## To do
- a) In the Nimrod XV230 extract, restate the paragraph beginning "At time of heightened awareness" as one shorter sentence that keeps its main facts.
- b) Extend the Nimrod XV230 extract, picking up right after its final line.

## Page extract

At time of heightened awareness (post XV230 accident) of the potential file hazard by a combination of leaking fuel in proximity of hot air ducts, several hazardous situations had been found on the Nimrod fleet which could have potentially have ended catastrophically.
Part 6; Lessons and Recommendations
Intestingly, this section of the report indeed refers to similar cases of mismanagement leading to catastrophe and loss of life. Below is a literal quote from Chapter 17;
"1. The lessons to be learned in the case of Nimrod XV230 are not new.
2. There are 12 uncanny, and worrying, parallels between the organisational causes of the loss of Nimrod XV230 and the organisational causes of the loss of the NASA Space Shuttle ‘Columbia’:
(1) The ‘can do’ attitude and ‘perfect place’ culture.
(2) Torrent of changes and organisational turmoil.
(3) Imposition of ‘business’ principles.
(4) Cuts in resources and manpower.
(5) Dangers of outsourcing to contractors.
(6) Dilution of risk management processes.
(7) Dysfunctional databases.
(8) ‘PowerPoint engineering’.
(9) Uncertainties as to Out-of-Service date.
(10) ‘Normalisation of deviance’.
(11) ‘Success-engendered optimism’.

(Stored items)

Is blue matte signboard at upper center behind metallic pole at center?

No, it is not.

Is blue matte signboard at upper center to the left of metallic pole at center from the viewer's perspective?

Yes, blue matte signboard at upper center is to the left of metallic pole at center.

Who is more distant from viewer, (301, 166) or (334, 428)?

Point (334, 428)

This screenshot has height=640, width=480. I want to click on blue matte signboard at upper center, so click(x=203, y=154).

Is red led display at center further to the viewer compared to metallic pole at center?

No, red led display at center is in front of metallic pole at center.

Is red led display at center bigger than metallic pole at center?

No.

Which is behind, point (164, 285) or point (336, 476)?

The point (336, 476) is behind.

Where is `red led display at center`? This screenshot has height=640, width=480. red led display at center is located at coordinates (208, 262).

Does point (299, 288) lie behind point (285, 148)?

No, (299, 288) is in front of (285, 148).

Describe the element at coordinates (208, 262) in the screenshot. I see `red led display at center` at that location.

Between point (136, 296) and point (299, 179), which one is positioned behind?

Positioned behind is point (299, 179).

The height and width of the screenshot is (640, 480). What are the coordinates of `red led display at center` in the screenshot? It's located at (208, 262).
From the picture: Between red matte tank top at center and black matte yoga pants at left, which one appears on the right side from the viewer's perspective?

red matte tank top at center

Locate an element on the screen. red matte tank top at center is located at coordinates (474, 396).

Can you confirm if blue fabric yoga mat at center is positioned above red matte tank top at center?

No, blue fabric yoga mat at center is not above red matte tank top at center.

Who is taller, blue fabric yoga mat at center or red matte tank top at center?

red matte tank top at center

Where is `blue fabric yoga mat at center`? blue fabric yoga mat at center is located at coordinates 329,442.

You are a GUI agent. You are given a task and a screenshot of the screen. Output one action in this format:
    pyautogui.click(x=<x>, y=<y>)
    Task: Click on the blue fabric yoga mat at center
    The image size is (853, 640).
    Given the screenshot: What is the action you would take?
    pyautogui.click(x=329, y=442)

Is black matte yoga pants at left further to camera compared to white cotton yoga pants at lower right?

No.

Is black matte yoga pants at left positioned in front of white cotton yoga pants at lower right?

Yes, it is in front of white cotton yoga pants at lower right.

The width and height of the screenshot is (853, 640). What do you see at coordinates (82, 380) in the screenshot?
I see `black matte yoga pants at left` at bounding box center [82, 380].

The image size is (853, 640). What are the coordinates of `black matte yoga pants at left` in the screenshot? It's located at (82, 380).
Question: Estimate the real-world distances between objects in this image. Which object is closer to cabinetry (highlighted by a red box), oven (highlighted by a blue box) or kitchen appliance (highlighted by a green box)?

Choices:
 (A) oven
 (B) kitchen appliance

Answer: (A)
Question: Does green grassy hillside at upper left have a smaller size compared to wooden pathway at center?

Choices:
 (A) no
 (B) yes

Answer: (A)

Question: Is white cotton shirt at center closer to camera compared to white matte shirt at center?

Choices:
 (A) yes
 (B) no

## Answers for the tasks
- a) After the XV230 accident raised awareness of the hazard from leaking fuel near hot air ducts, several hazardous situations were found on the Nimrod fleet that could have ended catastrophically.

- b)
(12) ‘The few, the tired’.
3. The Columbia Accident Investigation Board Report3 emphasised the importance of identifying the fundamental ‘organisational causes’ of accidents rather than just focusing merely on errors and omissions by individuals. It should be required reading for anyone involved in aviation safety.
4. The present case also has parallels with other catastrophic accidents such as the Zebrugge Disaster (1987), King’s Cross Fire (1987), The Marchioness (1989), and BP Texas City (2005).
5. Columbia and other cases have shown that, usually, there are fundamental organisational causes which lie at the heart of many major accidents, and these have to be addressed in order to learn the real lessons for the future."
This part of the report describes the accident theory which contains the two classic 'bow tie" and "swiss cheese" models of risk identification and mitigation and organisational constrictions in this specific case that made the safety case fail to such extent that loss of life occurred. Chapter 19 identifies these elements in detail.
This section also addresses the various elements of safety culture and the role of leadership therein. Below a definition of safety Culture (by the Nuclear Safety Advisory Group):
“Safety culture is that assembly of characteristics and attitudes in organizations and individuals which establishes that, as an overriding priority, safety issues receive the attention warranted by their significance.”
Personal note, in conclusion
The Haddon Cave report (as it is commonly referred to) does not conform the current ICAO Annex 13 defined format as the accident happened to a military aircraft which is not subject to civil regulations and recommended practices.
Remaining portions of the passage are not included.